━━ RECORD EXTRACTS ━━

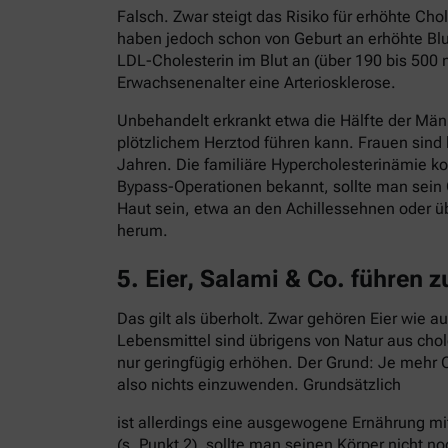
Falsch. Zwar steigt das Risiko für erhöhte C
haben jedoch schon von Geburt an erhöhte Blut
LDL-Cholesterin im Blut an (über 190 bis 500 
Erwachsenenalter eine Arteriosklerose.
Unbehandelt erkrankt etwa die Hälfte der Män
plötzlichem Herztod führen kann. Frauen sind
Jahren. Die familiäre Hypercholesterinämie ko
Bypass-Operationen bekannt, sollte man sein 
Haut sein, etwa an den Achillessehnen oder ü
herum.
5. Eier, Salami & Co. führen 
Das gilt als überholt. Zwar gehören Eier wie 
Lebensmittel sind übrigens von Natur aus cho
nur geringfügig erhöhen. Der Grund: Je mehr C
also nichts einzuwenden. Grundsätzlich
ist allerdings eine ausgewogene Ernährung mi
(s. Punkt 2), sollte man seinen Körper nicht no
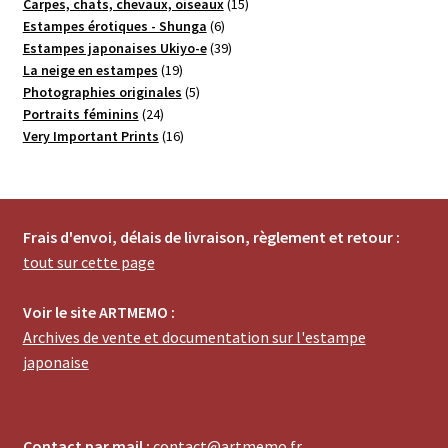
produits
15
Carpes, chats, chevaux, oiseaux
15
6
produits
Estampes érotiques - Shunga
6
produits
39
Estampes japonaises Ukiyo-e
39
19
produits
La neige en estampes
19
produits
5
Photographies originales
5
24
produits
Portraits féminins
24
produits
16
Very Important Prints
16
produits
Frais d'envoi, délais de livraison, règlement et retour :
tout sur cette page
Voir le site ARTMEMO :
Archives de vente et documentation sur l'estampe
japonaise
Contact par mail :
contact@artmemo.fr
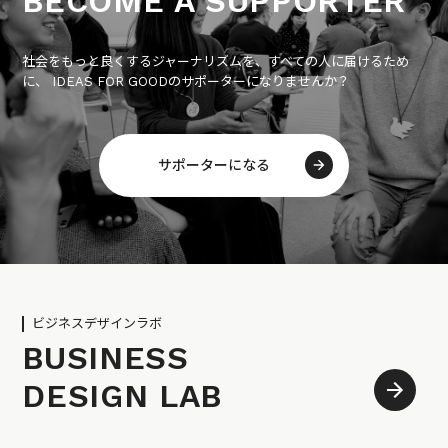
BECOME A SUPPORTER
社会をもっと良くするジャーナリズムを、すべての人に届けるため
に、 IDEAS FOR GOODのサポーターになりませんか？
サポーターになる
ビジネスデザインラボ
BUSINESS
DESIGN LAB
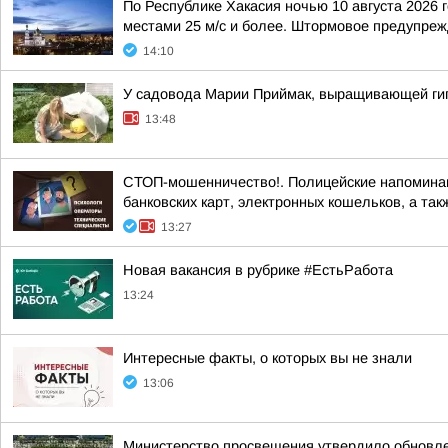
По Республике Хакасия ночью 10 августа 2026 
местами 25 м/с и более. Штормовое предупрежд
14:10
У садовода Марии Приймак, выращивающей гиг
13:48
СТОП-мошенничество!. Полицейские напоминаю
банковских карт, электронных кошельков, а такж
13:27
Новая вакансия в рубрике #ЕстьРабота
13:24
Интересные факты, о которых вы не знали
13:06
Министерство просвещения утвердило обновл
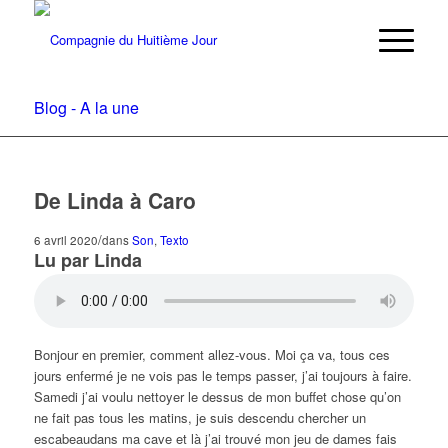
Blog - A la une
De Linda à Caro
/
6 avril 2020
dans
Son
,
Texto
Lu par Linda
Bonjour en premier, comment allez-vous. Moi ça va, tous ces
jours enfermé je ne vois pas le temps passer, j’ai toujours à faire.
Samedi j’ai voulu nettoyer le dessus de mon buffet chose qu’on
ne fait pas tous les matins, je suis descendu chercher un
escabeaudans ma cave et là j’ai trouvé mon jeu de dames fais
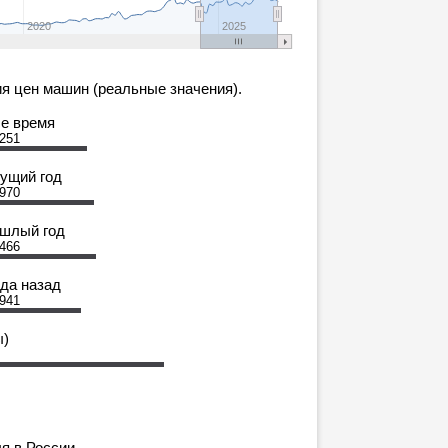
2020
2025
я цен машин (реальные значения).
се время
 251
кущий год
 970
ошлый год
 466
ода назад
 941
ы)
я в России.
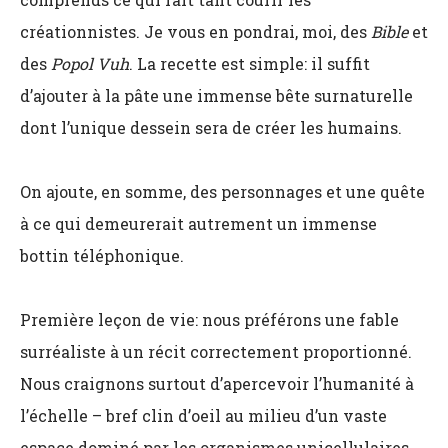
créationnistes. Je vous en pondrai, moi, des
Bible
et
des
Popol Vuh
. La recette est simple: il suffit
d’ajouter à la pâte une immense bête surnaturelle
dont l’unique dessein sera de créer les humains.
On ajoute, en somme, des personnages et une quête
à ce qui demeurerait autrement un immense
bottin téléphonique.
Première leçon de vie: nous préférons une fable
surréaliste à un récit correctement proportionné.
Nous craignons surtout d’apercevoir l’humanité à
l’échelle – bref clin d’oeil au milieu d’un vaste
espace dominé par les organismes unicellulaires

━━━

[PROMPT]
Please replace every "produits" in the material above with "articles" and give the lines again with nothing else changed. Leave the pictures out.

[RESPONSE TO THE EXERCISE]
Falsch. Zwar steigt das Risiko für erhöhte C
haben jedoch schon von Geburt an erhöhte Blut
LDL-Cholesterin im Blut an (über 190 bis 500 
Erwachsenenalter eine Arteriosklerose.
Unbehandelt erkrankt etwa die Hälfte der Män
plötzlichem Herztod führen kann. Frauen sind
Jahren. Die familiäre Hypercholesterinämie ko
Bypass-Operationen bekannt, sollte man sein 
Haut sein, etwa an den Achillessehnen oder ü
herum.
5. Eier, Salami & Co. führen 
Das gilt als überholt. Zwar gehören Eier wie 
Lebensmittel sind übrigens von Natur aus cho
nur geringfügig erhöhen. Der Grund: Je mehr C
also nichts einzuwenden. Grundsätzlich
ist allerdings eine ausgewogene Ernährung mi
(s. Punkt 2), sollte man seinen Körper nicht no
articles
15
Carpes, chats, chevaux, oiseaux
15
6
articles
Estampes érotiques - Shunga
6
articles
39
Estampes japonaises Ukiyo-e
39
19
articles
La neige en estampes
19
articles
5
Photographies originales
5
24
articles
Portraits féminins
24
articles
16
Very Important Prints
16
articles
Frais d'envoi, délais de livraison, règlement et retour :
tout sur cette page
Voir le site ARTMEMO :
Archives de vente et documentation sur l'estampe
japonaise
Contact par mail :
contact@artmemo.fr
BECOME A SUPPORTER
社会をもっと良くするジャーナリズムを、すべての人に届けるため
に、 IDEAS FOR GOODのサポーターになりませんか？
サポーターになる
ビジネスデザインラボ
BUSINESS
DESIGN LAB
По Республике Хакасия ночью 10 августа 2026 
местами 25 м/с и более. Штормовое предупрежд
14:10
У садовода Марии Приймак, выращивающей гиг
13:48
СТОП-мошенничество!. Полицейские напоминаю
банковских карт, электронных кошельков, а такж
13:27
Новая вакансия в рубрике #ЕстьРабота
13:24
Интересные факты, о которых вы не знали
13:06
Министерство просвещения утвердило обновл
Blog - A la une
De Linda à Caro
/
6 avril 2020
dans
Son
,
Texto
Lu par Linda
Bonjour en premier, comment allez-vous. Moi ça va, tous ces
jours enfermé je ne vois pas le temps passer, j’ai toujours à faire.
Samedi j’ai voulu nettoyer le dessus de mon buffet chose qu’on
ne fait pas tous les matins, je suis descendu chercher un
escabeaudans ma cave et là j’ai trouvé mon jeu de dames fais
2020
2025
я цен машин (реальные значения).
се время
 251
кущий год
 970
ошлый год
 466
ода назад
 941
ы)
я в России.
créationnistes. Je vous en pondrai, moi, des
Bible
et
des
Popol Vuh
. La recette est simple: il suffit
d’ajouter à la pâte une immense bête surnaturelle
dont l’unique dessein sera de créer les humains.
On ajoute, en somme, des personnages et une quête
à ce qui demeurerait autrement un immense
bottin téléphonique.
Première leçon de vie: nous préférons une fable
surréaliste à un récit correctement proportionné.
Nous craignons surtout d’apercevoir l’humanité à
l’échelle – bref clin d’oeil au milieu d’un vaste
espace dominé par les organismes unicellulaires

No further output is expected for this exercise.